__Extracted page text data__
# # # # # # #

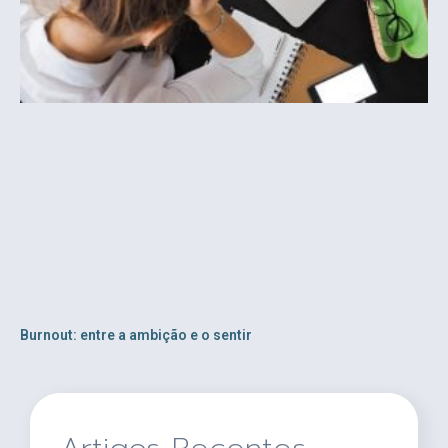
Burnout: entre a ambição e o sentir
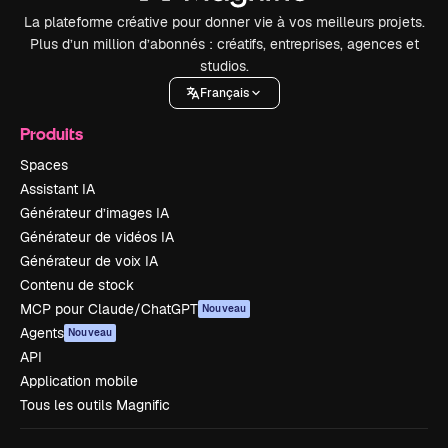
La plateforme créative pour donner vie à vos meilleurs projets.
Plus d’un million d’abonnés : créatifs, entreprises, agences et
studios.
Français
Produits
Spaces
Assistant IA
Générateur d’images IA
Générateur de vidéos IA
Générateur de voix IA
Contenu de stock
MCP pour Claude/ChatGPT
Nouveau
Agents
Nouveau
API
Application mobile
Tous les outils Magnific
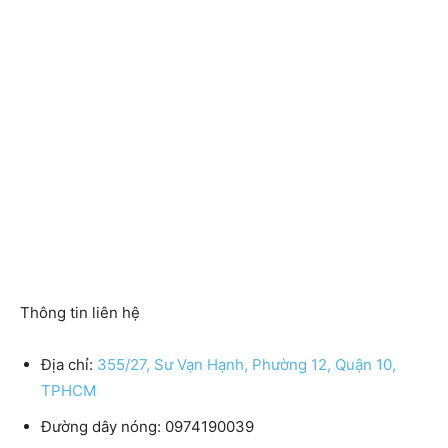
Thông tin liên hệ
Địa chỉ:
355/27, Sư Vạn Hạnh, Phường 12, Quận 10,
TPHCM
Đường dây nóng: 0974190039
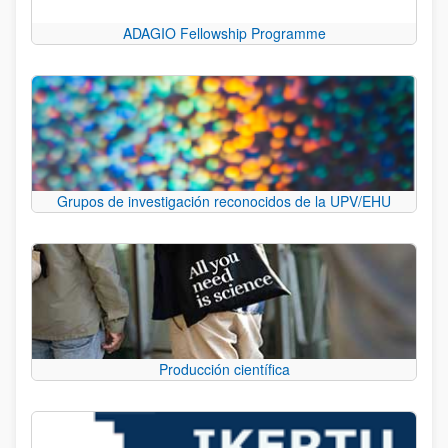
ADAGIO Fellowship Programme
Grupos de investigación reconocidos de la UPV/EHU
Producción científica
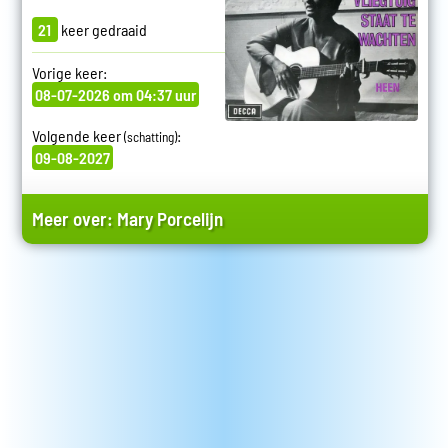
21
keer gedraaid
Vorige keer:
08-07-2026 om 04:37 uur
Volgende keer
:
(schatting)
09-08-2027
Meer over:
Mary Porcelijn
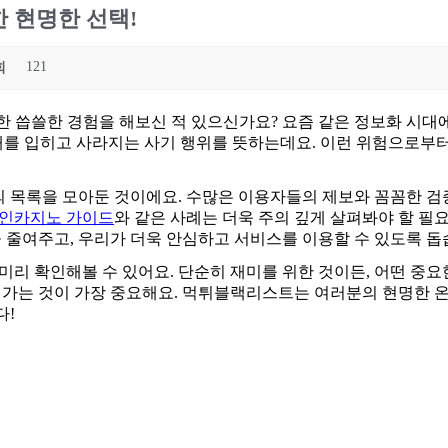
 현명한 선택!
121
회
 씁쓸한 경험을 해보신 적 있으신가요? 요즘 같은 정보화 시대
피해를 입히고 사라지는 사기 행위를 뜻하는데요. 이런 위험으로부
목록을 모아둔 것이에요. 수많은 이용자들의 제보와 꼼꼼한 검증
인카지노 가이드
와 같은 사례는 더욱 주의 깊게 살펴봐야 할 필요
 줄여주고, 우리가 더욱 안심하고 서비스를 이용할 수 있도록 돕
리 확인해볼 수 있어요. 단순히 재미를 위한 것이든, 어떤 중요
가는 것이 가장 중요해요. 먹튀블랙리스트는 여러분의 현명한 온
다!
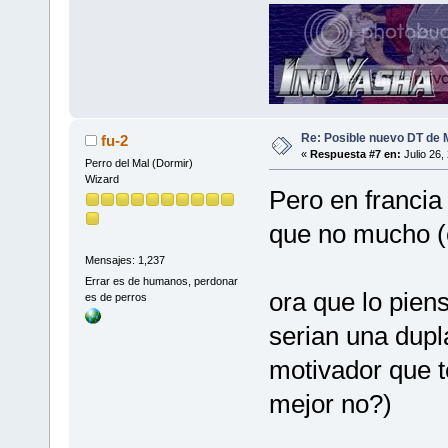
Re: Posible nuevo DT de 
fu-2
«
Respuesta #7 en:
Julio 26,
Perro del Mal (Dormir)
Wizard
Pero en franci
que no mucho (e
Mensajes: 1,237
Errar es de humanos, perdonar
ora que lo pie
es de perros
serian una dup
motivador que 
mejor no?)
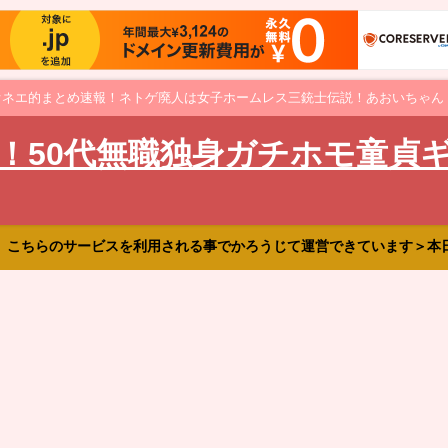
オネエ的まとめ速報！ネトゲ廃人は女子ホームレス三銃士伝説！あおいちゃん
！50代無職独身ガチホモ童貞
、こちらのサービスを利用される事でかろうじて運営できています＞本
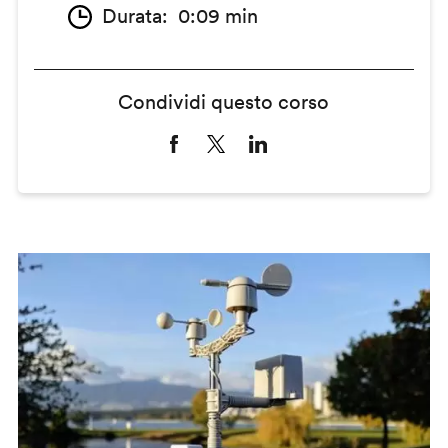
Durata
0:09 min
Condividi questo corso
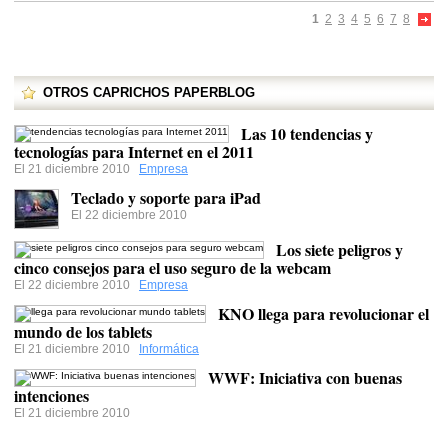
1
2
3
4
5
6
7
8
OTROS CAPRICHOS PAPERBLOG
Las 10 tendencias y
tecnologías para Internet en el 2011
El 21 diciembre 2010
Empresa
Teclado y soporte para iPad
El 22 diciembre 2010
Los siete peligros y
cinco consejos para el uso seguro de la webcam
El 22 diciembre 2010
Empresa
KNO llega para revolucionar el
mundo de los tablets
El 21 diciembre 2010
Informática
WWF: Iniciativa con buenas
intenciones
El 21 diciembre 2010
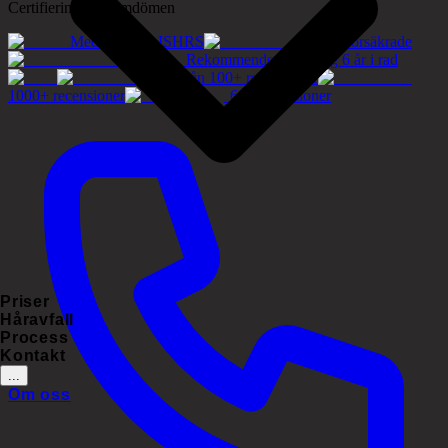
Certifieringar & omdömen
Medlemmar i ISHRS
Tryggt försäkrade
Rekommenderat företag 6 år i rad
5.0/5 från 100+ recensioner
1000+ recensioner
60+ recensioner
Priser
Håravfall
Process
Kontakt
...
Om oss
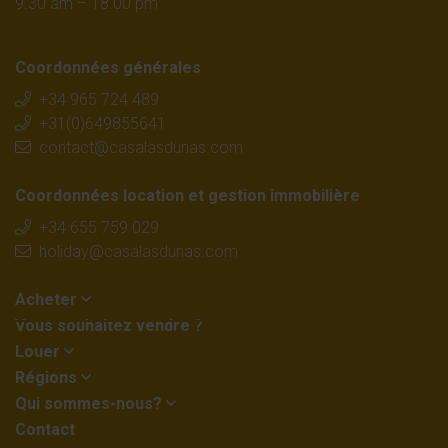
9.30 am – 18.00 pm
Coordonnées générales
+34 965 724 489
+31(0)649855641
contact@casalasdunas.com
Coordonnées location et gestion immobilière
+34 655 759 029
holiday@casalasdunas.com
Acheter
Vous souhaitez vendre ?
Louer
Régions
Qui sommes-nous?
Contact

# # # # # # #

__What you are asked to do__
Out of the records above, return only the lines from the one with "keer gedraaid" through the one with "줄여주고, 우리가 더욱 안심하고 서비스를 이용할 수 있도록 돕", exactly, and none of the pictures.

__Answer section__
keer gedraaid
Vorige keer:
08-07-2026 om 04:37 uur
Volgende keer
:
(schatting)
09-08-2027
Meer over:
Mary Porcelijn
 현명한 선택!
121
회
 씁쓸한 경험을 해보신 적 있으신가요? 요즘 같은 정보화 시대
피해를 입히고 사라지는 사기 행위를 뜻하는데요. 이런 위험으로부
목록을 모아둔 것이에요. 수많은 이용자들의 제보와 꼼꼼한 검증
인카지노 가이드
와 같은 사례는 더욱 주의 깊게 살펴봐야 할 필요
 줄여주고, 우리가 더욱 안심하고 서비스를 이용할 수 있도록 돕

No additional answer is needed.